Behind wall of police, Serbia hosts first Gay Pride since 2010
BELGRADE - Reuters
Gay activists wave flags during the Pride March in Belgrade, Serbia, Sunday, Sept. 28, 2014. Waving hundreds of rainbow-colored flags, several hundred gay activists marched from the government headquarters through the empty Belgrade streets where shops were closed and public transport was stopped. AP Photo
Gay rights activists in Serbia held their first Pride march in four years on Sept. 28, walking through Belgrade streets emptied of traffic and pedestrians by a massive security operation.Thousands of riot police with armoured vehicles, water cannon, horses and shields sealed off streets leading to the site of the short march from the government headquarters to parliament, to prevent a repeat of running battles with hardline nationalists and football hooligans that took place in 2010.
Authorities banned Pride for the next three years, citing security concerns. Homophobia is widespread in Serbia and other conservative societies in the Balkans; the head of the Serbian Orthodox Church last week compared homosexuality to paedophilia and incest.
But with Serbia setting out on talks to join the European Union, the bloc has made clear it sees Pride as a litmus test of the country's commitment to defend the human rights of all.
Hundreds of people took part, waving rainbow flags and blowing whistles as a police helicopter flew low over the city. "I feel phenomenal. Our efforts of the past three years have borne fruit," said Pride organiser Boban Stojanovic.

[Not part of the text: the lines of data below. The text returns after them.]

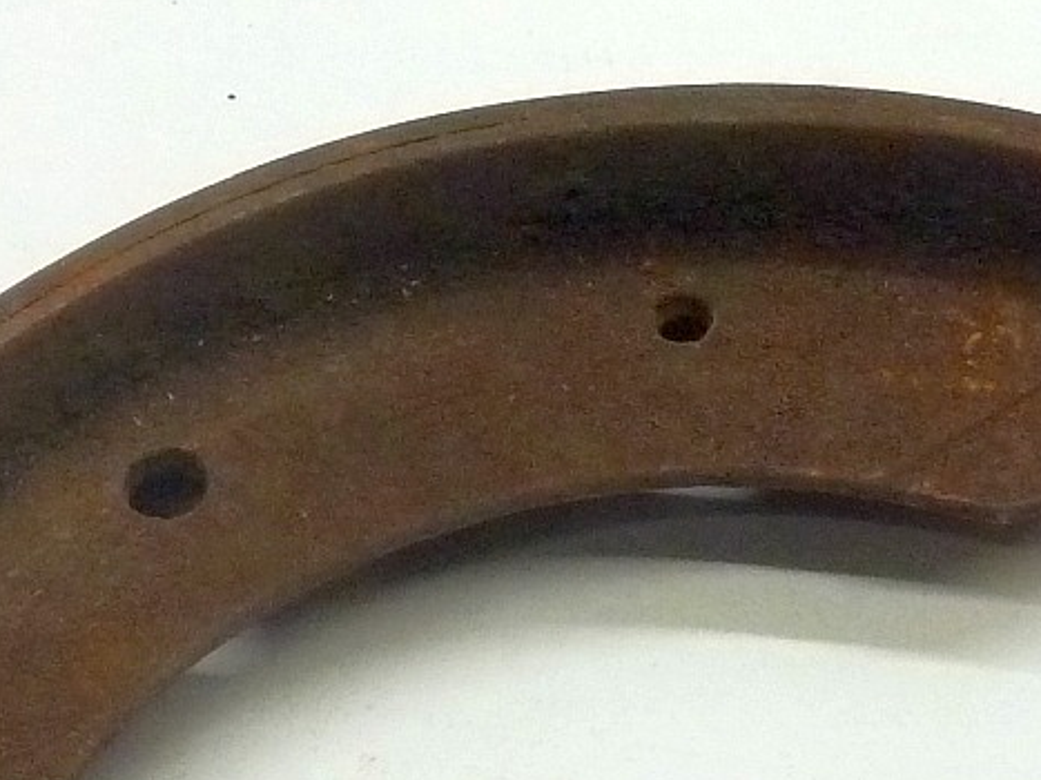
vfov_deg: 20.4
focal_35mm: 70
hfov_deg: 27.7
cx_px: 376
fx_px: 2105
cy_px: 769
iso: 320
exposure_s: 1/30
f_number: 3.5
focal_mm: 5.7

Asked about the scale of the police operation, co-organiser Goran Miletic told Reuters: "This is the Serbian version of the right to free assembly and speech."

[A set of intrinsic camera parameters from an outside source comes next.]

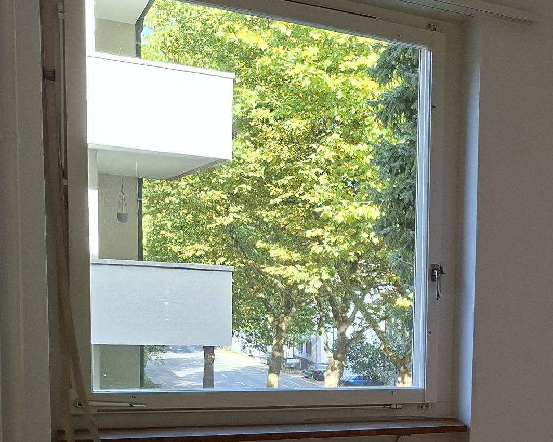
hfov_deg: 30.6
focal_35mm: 54
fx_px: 884
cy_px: 399
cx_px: 626
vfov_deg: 27.1
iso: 40
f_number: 1.8
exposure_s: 1/115
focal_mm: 5.54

Prime Minister Aleksandar Vucic, a former ultranationalist who has rebranded himself as a pro-Western reformer, said on Thursday he had "no intention" of joining the march, but several of his ministers and the mayor of Belgrade turned out.
"This is testimony to the fact that in Belgrade everyone is equal," said mayor Sinisa Mali, a close ally of Vucic.
There was no sign of the groups of hooligans and nationalists that rioted in 2010 in response to the previous march.
An opponent standing at the edge of cordon, who gave his name as Mihailo, said: "It's shameful that we should block the capital to allow a few hundred individuals to demonstrate their perverted ideas. We're entering Europe at the cost of every single Christian value."